### [WHAT TO DO]
Leave every entry as it is and write the data out in full.

%%

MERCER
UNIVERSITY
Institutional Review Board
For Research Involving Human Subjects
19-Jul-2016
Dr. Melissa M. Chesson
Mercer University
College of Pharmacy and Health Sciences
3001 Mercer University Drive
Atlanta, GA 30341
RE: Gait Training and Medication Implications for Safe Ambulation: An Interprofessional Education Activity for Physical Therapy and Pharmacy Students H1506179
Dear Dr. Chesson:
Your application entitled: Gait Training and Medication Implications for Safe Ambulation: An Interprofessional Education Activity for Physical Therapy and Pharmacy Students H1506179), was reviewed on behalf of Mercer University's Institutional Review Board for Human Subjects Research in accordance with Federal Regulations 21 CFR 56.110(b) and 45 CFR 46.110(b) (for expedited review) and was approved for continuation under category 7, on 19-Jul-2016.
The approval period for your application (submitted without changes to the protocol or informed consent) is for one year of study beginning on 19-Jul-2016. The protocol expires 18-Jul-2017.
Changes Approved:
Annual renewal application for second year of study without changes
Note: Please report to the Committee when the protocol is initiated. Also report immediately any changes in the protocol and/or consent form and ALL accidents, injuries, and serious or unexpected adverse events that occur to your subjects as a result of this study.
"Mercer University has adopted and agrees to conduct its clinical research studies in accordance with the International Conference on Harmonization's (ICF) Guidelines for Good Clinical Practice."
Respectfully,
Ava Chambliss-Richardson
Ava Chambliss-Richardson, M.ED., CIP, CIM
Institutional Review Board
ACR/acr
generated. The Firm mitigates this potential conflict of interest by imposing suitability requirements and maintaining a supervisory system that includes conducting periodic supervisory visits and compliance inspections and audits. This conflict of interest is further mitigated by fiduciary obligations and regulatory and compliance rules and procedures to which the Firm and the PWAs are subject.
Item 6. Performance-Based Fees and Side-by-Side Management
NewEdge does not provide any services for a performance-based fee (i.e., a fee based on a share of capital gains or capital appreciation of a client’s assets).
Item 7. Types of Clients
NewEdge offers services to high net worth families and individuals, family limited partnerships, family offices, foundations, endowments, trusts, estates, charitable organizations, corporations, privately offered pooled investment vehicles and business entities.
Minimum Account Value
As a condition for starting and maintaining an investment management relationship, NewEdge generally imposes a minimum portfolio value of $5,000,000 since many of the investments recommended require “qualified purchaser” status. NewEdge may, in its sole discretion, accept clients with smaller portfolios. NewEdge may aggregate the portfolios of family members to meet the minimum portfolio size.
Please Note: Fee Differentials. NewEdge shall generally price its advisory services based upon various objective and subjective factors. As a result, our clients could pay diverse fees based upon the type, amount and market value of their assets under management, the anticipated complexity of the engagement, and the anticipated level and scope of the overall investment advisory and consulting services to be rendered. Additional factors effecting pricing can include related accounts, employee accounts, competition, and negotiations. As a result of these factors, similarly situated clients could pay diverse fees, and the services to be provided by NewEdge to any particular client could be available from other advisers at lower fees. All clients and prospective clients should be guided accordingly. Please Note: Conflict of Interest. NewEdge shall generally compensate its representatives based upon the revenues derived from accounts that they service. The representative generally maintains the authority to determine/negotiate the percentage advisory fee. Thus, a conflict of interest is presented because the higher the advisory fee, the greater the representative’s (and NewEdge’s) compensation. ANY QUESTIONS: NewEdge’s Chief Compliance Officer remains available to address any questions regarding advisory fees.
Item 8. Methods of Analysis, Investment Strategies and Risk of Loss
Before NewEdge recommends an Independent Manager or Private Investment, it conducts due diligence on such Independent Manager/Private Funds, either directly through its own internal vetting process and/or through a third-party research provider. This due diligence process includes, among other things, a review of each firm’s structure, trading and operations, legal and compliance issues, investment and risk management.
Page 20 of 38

%%

### [FINISHED TASK]
MERCER
UNIVERSITY
Institutional Review Board
For Research Involving Human Subjects
19-Jul-2016
Dr. Melissa M. Chesson
Mercer University
College of Pharmacy and Health Sciences
3001 Mercer University Drive
Atlanta, GA 30341
RE: Gait Training and Medication Implications for Safe Ambulation: An Interprofessional Education Activity for Physical Therapy and Pharmacy Students H1506179
Dear Dr. Chesson:
Your application entitled: Gait Training and Medication Implications for Safe Ambulation: An Interprofessional Education Activity for Physical Therapy and Pharmacy Students H1506179), was reviewed on behalf of Mercer University's Institutional Review Board for Human Subjects Research in accordance with Federal Regulations 21 CFR 56.110(b) and 45 CFR 46.110(b) (for expedited review) and was approved for continuation under category 7, on 19-Jul-2016.
The approval period for your application (submitted without changes to the protocol or informed consent) is for one year of study beginning on 19-Jul-2016. The protocol expires 18-Jul-2017.
Changes Approved:
Annual renewal application for second year of study without changes
Note: Please report to the Committee when the protocol is initiated. Also report immediately any changes in the protocol and/or consent form and ALL accidents, injuries, and serious or unexpected adverse events that occur to your subjects as a result of this study.
"Mercer University has adopted and agrees to conduct its clinical research studies in accordance with the International Conference on Harmonization's (ICF) Guidelines for Good Clinical Practice."
Respectfully,
Ava Chambliss-Richardson
Ava Chambliss-Richardson, M.ED., CIP, CIM
Institutional Review Board
ACR/acr
generated. The Firm mitigates this potential conflict of interest by imposing suitability requirements and maintaining a supervisory system that includes conducting periodic supervisory visits and compliance inspections and audits. This conflict of interest is further mitigated by fiduciary obligations and regulatory and compliance rules and procedures to which the Firm and the PWAs are subject.
Item 6. Performance-Based Fees and Side-by-Side Management
NewEdge does not provide any services for a performance-based fee (i.e., a fee based on a share of capital gains or capital appreciation of a client’s assets).
Item 7. Types of Clients
NewEdge offers services to high net worth families and individuals, family limited partnerships, family offices, foundations, endowments, trusts, estates, charitable organizations, corporations, privately offered pooled investment vehicles and business entities.
Minimum Account Value
As a condition for starting and maintaining an investment management relationship, NewEdge generally imposes a minimum portfolio value of $5,000,000 since many of the investments recommended require “qualified purchaser” status. NewEdge may, in its sole discretion, accept clients with smaller portfolios. NewEdge may aggregate the portfolios of family members to meet the minimum portfolio size.
Please Note: Fee Differentials. NewEdge shall generally price its advisory services based upon various objective and subjective factors. As a result, our clients could pay diverse fees based upon the type, amount and market value of their assets under management, the anticipated complexity of the engagement, and the anticipated level and scope of the overall investment advisory and consulting services to be rendered. Additional factors effecting pricing can include related accounts, employee accounts, competition, and negotiations. As a result of these factors, similarly situated clients could pay diverse fees, and the services to be provided by NewEdge to any particular client could be available from other advisers at lower fees. All clients and prospective clients should be guided accordingly. Please Note: Conflict of Interest. NewEdge shall generally compensate its representatives based upon the revenues derived from accounts that they service. The representative generally maintains the authority to determine/negotiate the percentage advisory fee. Thus, a conflict of interest is presented because the higher the advisory fee, the greater the representative’s (and NewEdge’s) compensation. ANY QUESTIONS: NewEdge’s Chief Compliance Officer remains available to address any questions regarding advisory fees.
Item 8. Methods of Analysis, Investment Strategies and Risk of Loss
Before NewEdge recommends an Independent Manager or Private Investment, it conducts due diligence on such Independent Manager/Private Funds, either directly through its own internal vetting process and/or through a third-party research provider. This due diligence process includes, among other things, a review of each firm’s structure, trading and operations, legal and compliance issues, investment and risk management.
Page 20 of 38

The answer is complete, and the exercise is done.